Das war’s erst mal. Neue Buchkäufe müssen aus Gründen der Umzugsökonomie bis Dresden warten. Habt ihr eines der Bücher von oben gelesen und könnt es empfehlen?

2 Gedanken zu „Letzte Neuzugänge aus Berlin

  1. fontane passt doch gerade in seinem 200. jubiläumsjahr sehr gut. aber nicht nur deswegen – ich hab in früher sehr gern gelesen und nicht nur die „wanderungen“. allerdings hatte ich einen vater, der ein ausgesprochener fontanefan war – allerdings mehr bezogen auf das dichtersiche werk. wenn ich mir deine liste so anschaue, hätte ich aber auch auf „laubsturm“ lust…
    viel spaß in dresden übrigens – wir sind ja auch so pendler zwischen berlin und bautzen…

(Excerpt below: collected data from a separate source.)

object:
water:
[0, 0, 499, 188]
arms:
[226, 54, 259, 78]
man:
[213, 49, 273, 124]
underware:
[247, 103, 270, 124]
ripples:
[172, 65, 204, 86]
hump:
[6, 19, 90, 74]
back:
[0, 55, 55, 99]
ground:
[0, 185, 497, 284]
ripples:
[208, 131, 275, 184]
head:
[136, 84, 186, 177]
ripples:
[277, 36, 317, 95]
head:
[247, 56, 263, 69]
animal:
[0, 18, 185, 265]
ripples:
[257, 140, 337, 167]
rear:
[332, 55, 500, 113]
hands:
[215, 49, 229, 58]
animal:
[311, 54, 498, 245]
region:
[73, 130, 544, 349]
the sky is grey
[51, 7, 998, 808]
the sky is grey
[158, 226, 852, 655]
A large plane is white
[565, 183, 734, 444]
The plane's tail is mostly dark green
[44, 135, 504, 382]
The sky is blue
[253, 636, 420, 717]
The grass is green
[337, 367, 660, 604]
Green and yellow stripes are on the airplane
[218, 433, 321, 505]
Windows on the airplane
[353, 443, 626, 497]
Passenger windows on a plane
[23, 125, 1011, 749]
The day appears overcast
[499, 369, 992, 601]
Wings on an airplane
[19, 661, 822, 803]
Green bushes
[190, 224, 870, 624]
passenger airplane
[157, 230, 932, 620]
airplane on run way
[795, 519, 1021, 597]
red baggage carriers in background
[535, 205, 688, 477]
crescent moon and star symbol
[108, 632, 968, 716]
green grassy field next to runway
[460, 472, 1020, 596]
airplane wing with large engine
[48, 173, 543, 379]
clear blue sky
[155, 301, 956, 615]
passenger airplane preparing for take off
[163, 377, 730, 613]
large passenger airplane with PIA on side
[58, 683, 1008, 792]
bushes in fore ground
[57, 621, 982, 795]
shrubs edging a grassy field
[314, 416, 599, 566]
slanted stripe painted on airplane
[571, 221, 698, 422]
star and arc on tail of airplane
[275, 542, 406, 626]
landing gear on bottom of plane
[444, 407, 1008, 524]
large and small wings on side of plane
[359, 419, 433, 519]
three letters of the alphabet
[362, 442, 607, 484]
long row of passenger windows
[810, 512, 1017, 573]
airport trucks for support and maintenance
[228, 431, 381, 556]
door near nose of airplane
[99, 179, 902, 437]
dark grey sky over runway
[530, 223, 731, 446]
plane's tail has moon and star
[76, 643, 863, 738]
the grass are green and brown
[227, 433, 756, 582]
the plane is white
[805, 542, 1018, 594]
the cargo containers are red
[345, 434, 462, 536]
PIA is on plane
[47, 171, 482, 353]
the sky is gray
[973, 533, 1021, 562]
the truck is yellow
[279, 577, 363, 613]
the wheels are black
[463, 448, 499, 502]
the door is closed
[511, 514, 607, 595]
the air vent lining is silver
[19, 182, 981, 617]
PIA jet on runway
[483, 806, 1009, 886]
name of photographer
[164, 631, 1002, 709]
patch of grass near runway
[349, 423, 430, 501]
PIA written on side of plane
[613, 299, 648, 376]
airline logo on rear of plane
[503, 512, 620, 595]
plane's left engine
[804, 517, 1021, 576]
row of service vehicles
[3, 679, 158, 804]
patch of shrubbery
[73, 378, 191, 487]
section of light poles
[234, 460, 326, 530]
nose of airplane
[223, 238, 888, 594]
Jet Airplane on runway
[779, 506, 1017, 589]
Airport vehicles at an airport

    1. Ich habe Fontane erst letztes Jahr für mich entdeckt. In der Schule empfand ich seine „Effi Briest“ als eine der schwächeren Lektüren und hatte danach lange Zeit keine Lust mehr. Letztes Jahr habe ich dann die Wanderungen gelesen und konnte wunderbar in den humorigen Betrachtungen schwelgen, insbesondere, weil ich einige der beschrieben Orte auch schon selbst besucht hatte. „Frau Jenny Treibel“ habe ich gerade vor ein paar Tagen beendet; obwohl ich es nicht überragend fand, hat sich die Lust auf mehr Fontane eingestellt.

      Danke, ich freue mich nach meinen „Berliner Jahren“ sehr auf Dresden. Bautzen habe ich einmal besucht – was für eine wunderschöne Altstadt!